Shareholder rights scrutinised in landmark case

The Court of Appeal’s ruling examines fiduciary duties and corporate governance through the Saxon Woods case
The recent case of Saxon Woods Investments Limited v Francesco Costa has garnered attention for its examination of shareholder rights and director responsibilities within corporate governance. Delivered by the Court of Appeal of England and Wales on 9 June 2025, the judgement navigates complex issues surrounding allegations against Mr Francesco Costa, chairman of Spring Media Investments Limited, who reportedly managed the company in a manner detrimental to minority shareholder Saxon Woods Investments Limited ("SW").
The case originated from a petition filed under section 994 of the Companies Act 2006, which focuses on unfairly prejudicial conduct towards shareholders. This appeal followed a 2024 ruling by Deputy High Court Judge Mr Simon Gleeson, who determined whether the management of the company's affairs unfairly disadvantaged SW. The court ultimately mandated Mr Costa to buy out SW's shares, addressing significant underlying concerns about corporate governance.
Saxon Woods held a 22.33% share in the company while Mr Costa possessed a substantial indirect interest estimated at around 30%. The core issue revolved around the company's non-compliance with a shareholder agreement (SHA) requiring it to pursue an 'Exit' strategy by the end of 2019. The judge noted that the company's failure to achieve this Exit was primarily due to Mr Costa’s failure to act in good faith, thus classifying his conduct as unfairly prejudicial towards SW.

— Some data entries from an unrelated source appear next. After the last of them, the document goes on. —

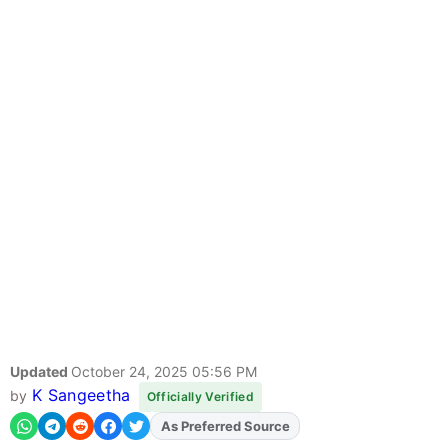
Updated
October 24, 2025 05:56 PM
K Sangeetha
by
Officially Verified
As Preferred Source
Add
FJA
on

The judgement highlighted Mr Costa's intentions, revealing a belief that postponing the Exit might be in the best interest of all shareholders. However, the court found this stance contradicted the explicit agreements outlined in the SHA. This situation raised essential questions about the fiduciary duties owed by directors to their shareholders, probing whether Mr Costa’s actions exhibited good faith or were largely self-serving.

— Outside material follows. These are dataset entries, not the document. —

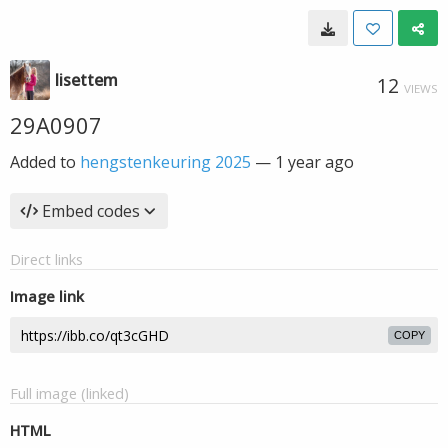
lisettem
12
VIEWS
29A0907
Added to
hengstenkeuring 2025
—
1 year ago
Embed codes
Direct links
Image link
COPY
Full image (linked)
HTML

Critically, the court observed that Mr Costa’s disregard for potential buyers constituted a breach of the agreement’s stipulation for good faith consideration of exit opportunities. The court emphasised a significant legal principle: that unfairness can exist independently from financial harm suffered by a shareholder. This principle was particularly pertinent in shaping the court's determination.
In addressing Mr Costa's defence concerning allegations of breaching his fiduciary duties, the Court of Appeal overruled the previous judgement's characterisation of his conduct. It affirmed that he had indeed violated section 172 of the Companies Act, which mandates directors to act in the best interests of the company. The court noted that justifications based on personal beliefs do not absolve directors from their obligations to the board and to fellow shareholders.

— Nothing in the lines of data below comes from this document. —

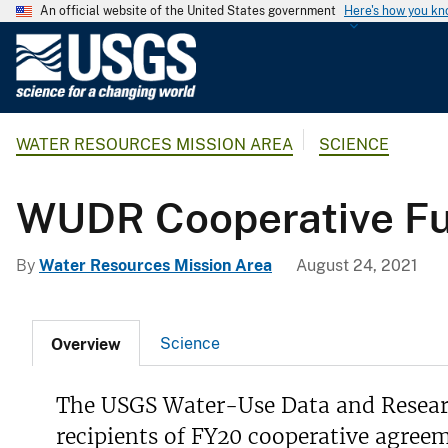
An official website of the United States government
Here's how you k
U
.
S
.
WATER RESOURCES MISSION AREA
SCIENCE
G
e
o
WUDR Cooperative Fu
l
o
By
Water Resources Mission Area
August 24, 2021
g
i
c
Science
Overview
a
l
S
The USGS Water-Use Data and Resear
u
recipients of FY20 cooperative agreem
r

As the judgement concluded, it mandated that arrangements be made for the buy-out of SW’s shares at a fair market value as of 31 December 2019, despite any depreciation in the company’s worth following external challenges, including the Covid-19 pandemic.
Saxon Woods Investments Limited v Francesco Costa serves as a pivotal reminder of the essential nature of equitable treatment for shareholders and the rigorous obligations imposed upon directors in corporate governance. The implications of this ruling extend beyond this individual case, underscoring the necessity for directors to fulfil their fiduciary responsibilities towards all shareholders consistently and transparently, regardless of personal interests.